Extra exercise (if time allows)

Submit a Slurm job
  • Make a batch job to run the demo "Hands on: Processing a BAM file to a VCF using GATK, and annotating the variants with snpEff". Ask for 2 cores for 1h.
    • You can copy the my_bio_workflow.sh file in /proj/sens2023598/workshop/slurm to your home folder and make the necessary changes.
Answer
  • edit a file using you preferred editor, named my_bio_worksflow.sh, for example, with the content
  • alternatively copy the /proj/sens2023598/workshop/slurm/my_bio_workflow.sh file and modify it cd ~ cp /proj/sens2023598/workshop/slurm/my_bio_workflow.sh .
  • edit my_bio_workflow.sh and add the SBATCH commands
#!/bin/bash
#SBATCH -A sens2023598
#SBATCH -J workflow
#SBATCH -t 01:00:00
#SBATCH -p core
#SBATCH -n 2


cd ~
mkdir -p myworkflow
cd myworkflow

module load bioinfo-tools

# load samtools
module load samtools/1.17

# copy and example BAM file
cp -a /proj/sens2023598/workshop/data/ERR1252289.subset.bam .

# index the BAM file
samtools index ERR1252289.subset.bam

# load the GATK module
module load GATK/4.3.0.0

# make symbolic links to the hg38 genomes
ln -s /sw/data/iGenomes/Homo_sapiens/UCSC/hg38/Sequence/WholeGenomeFasta/genome.* .
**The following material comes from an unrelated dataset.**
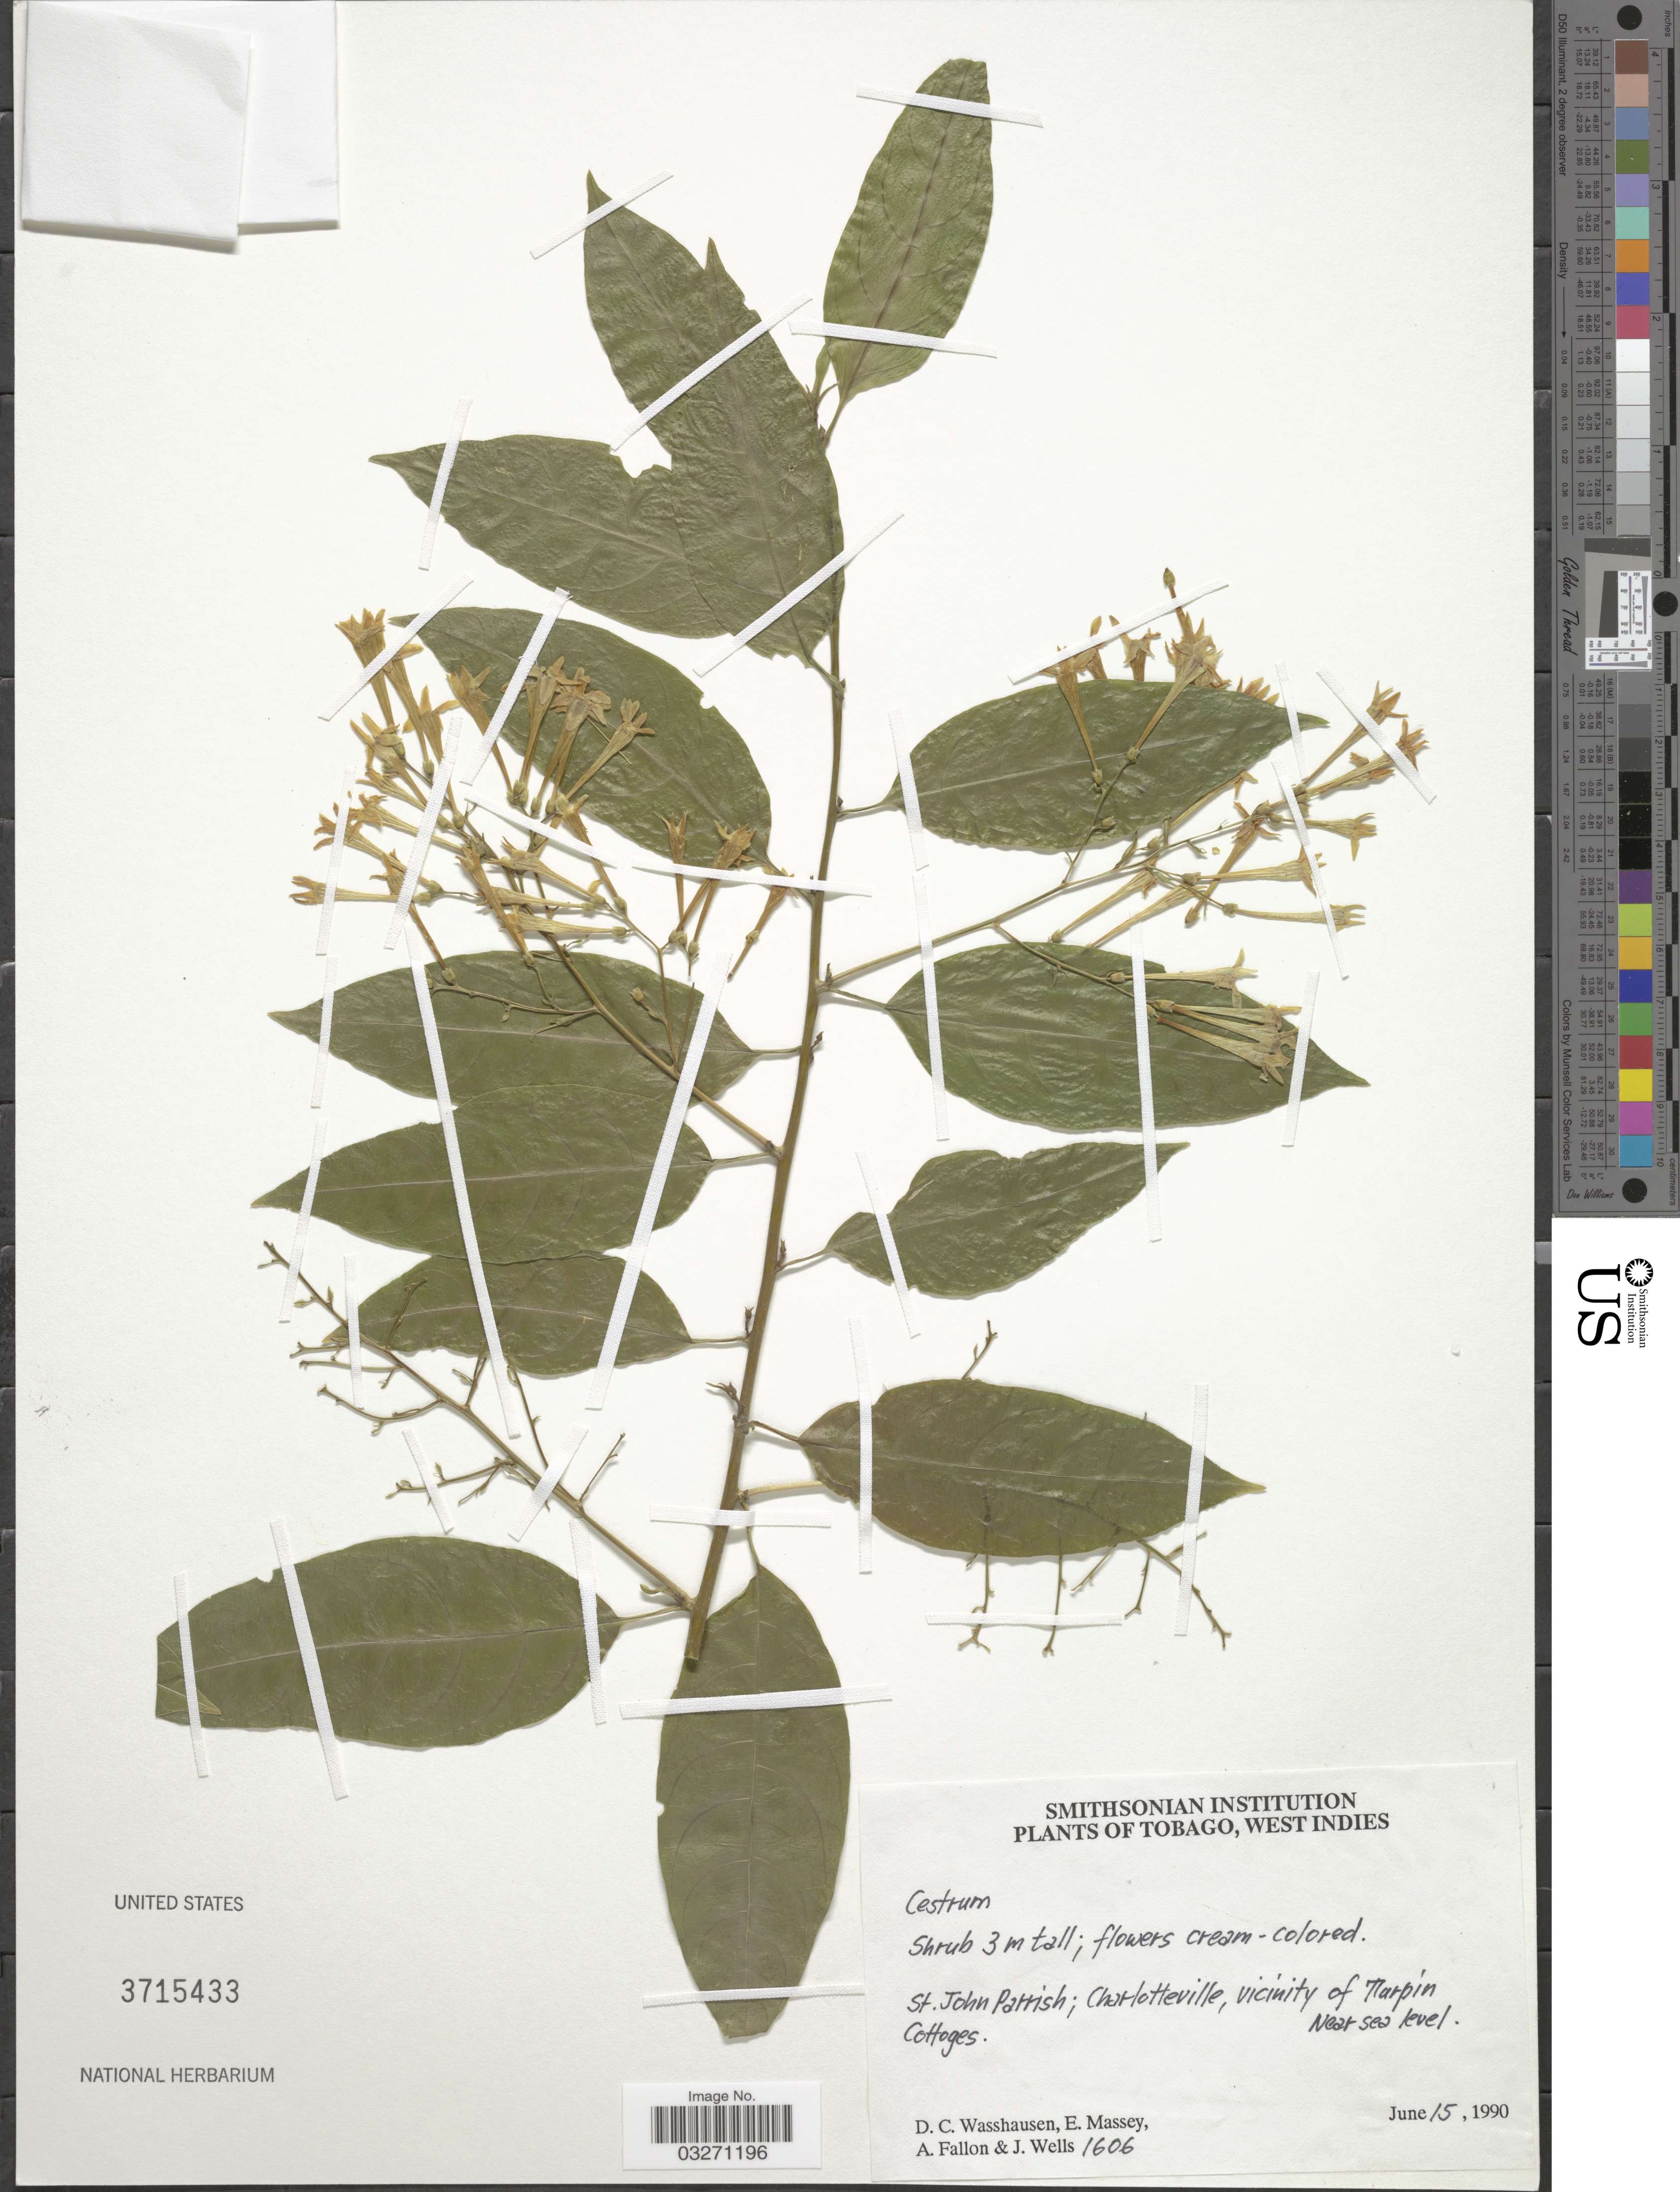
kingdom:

# create a VCF containing inferred variants
gatk HaplotypeCaller --reference genome.fa --input ERR1252289.subset.bam --intervals chr1:100300000-100800000 --output ERR1252289.subset.vcf

# use snpEFF to annotate variants
module load snpEff/5.1
java -jar $SNPEFF_ROOT/snpEff.jar eff hg38 ERR1252289.subset.vcf > ERR1252289.subset.snpEff.vcf

# compress the annotated VCF and index it
bgzip ERR1252289.subset.snpEff.vcf
tabix -p vcf ERR1252289.subset.snpEff.vcf.gz
  • make the job script executable

    $ chmod a+x my_bio_workflow.sh
    

  • submit the job

    $ sbatch my_bio_workflow.sh
    

Keypoints

  • You are always in the login node unless you:
    • start an interactive session to do development or hands-on work
    • start a batch job to run jobs not needing any manual input
  • Slurm is a job scheduler
    • add flags to describe your job.
  • There is a job wall time limit of ten days (240 hours).